▸ Problem to solve
Copy every line of the material below word for word, leaving out the pictures.

Stored records
>>>

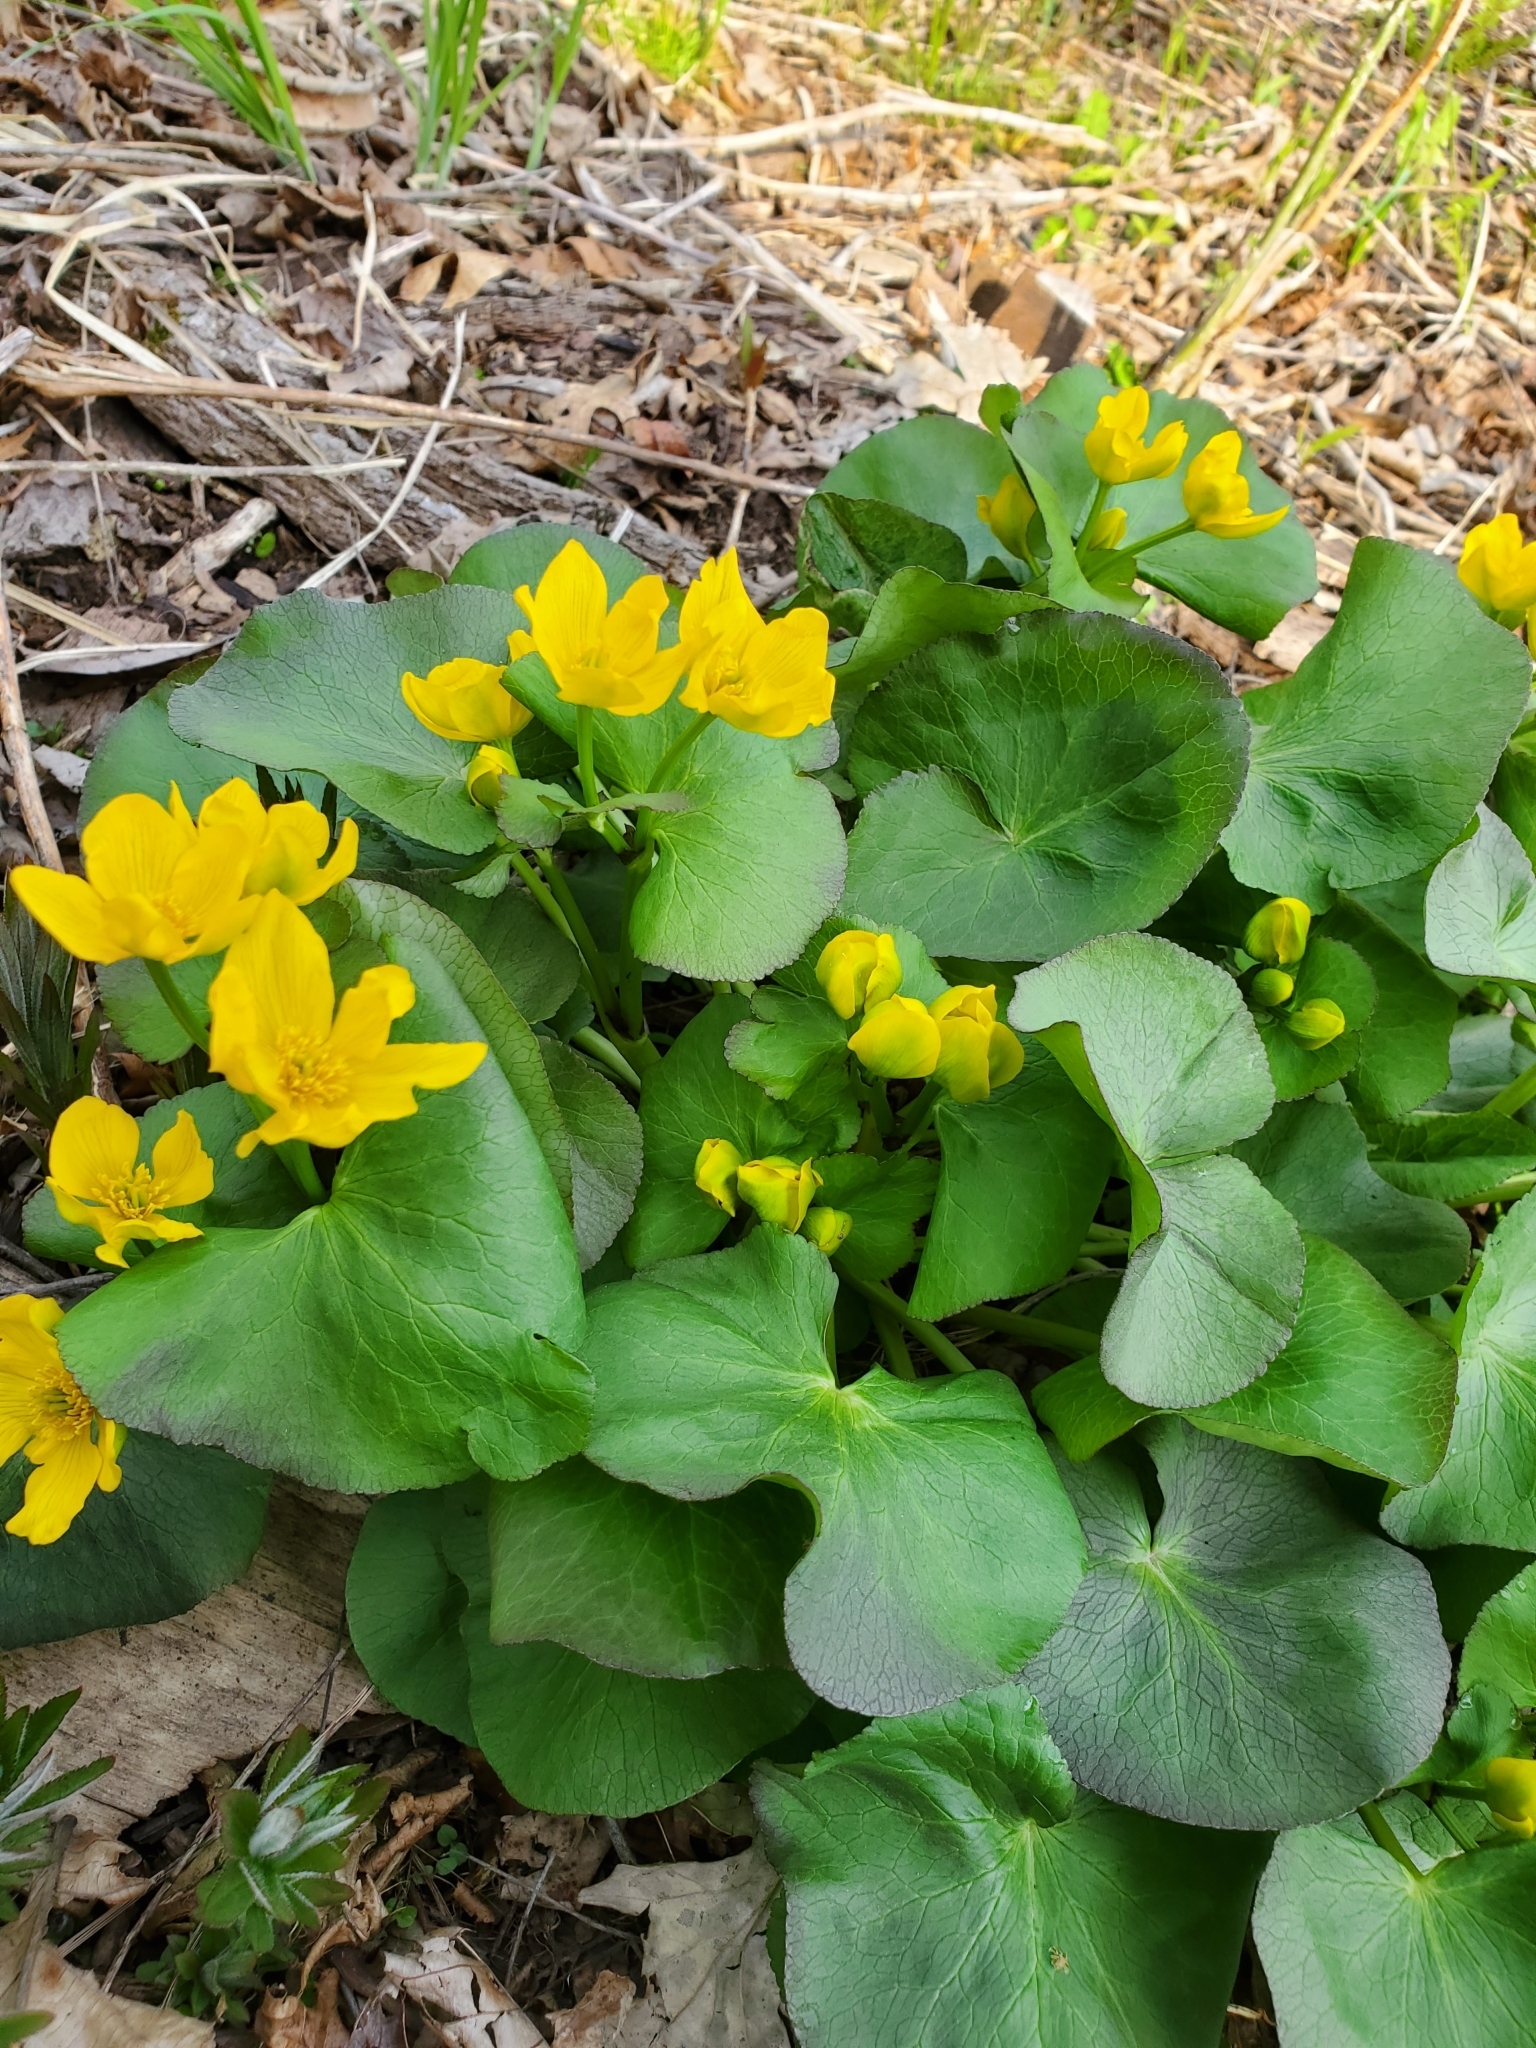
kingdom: Plantae
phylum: Tracheophyta
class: Magnoliopsida
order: Ranunculales
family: Ranunculaceae
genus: Caltha
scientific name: Caltha palustris
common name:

<<<

▸ Output below
kingdom: Plantae
phylum: Tracheophyta
class: Magnoliopsida
order: Ranunculales
family: Ranunculaceae
genus: Caltha
scientific name: Caltha palustris
common name:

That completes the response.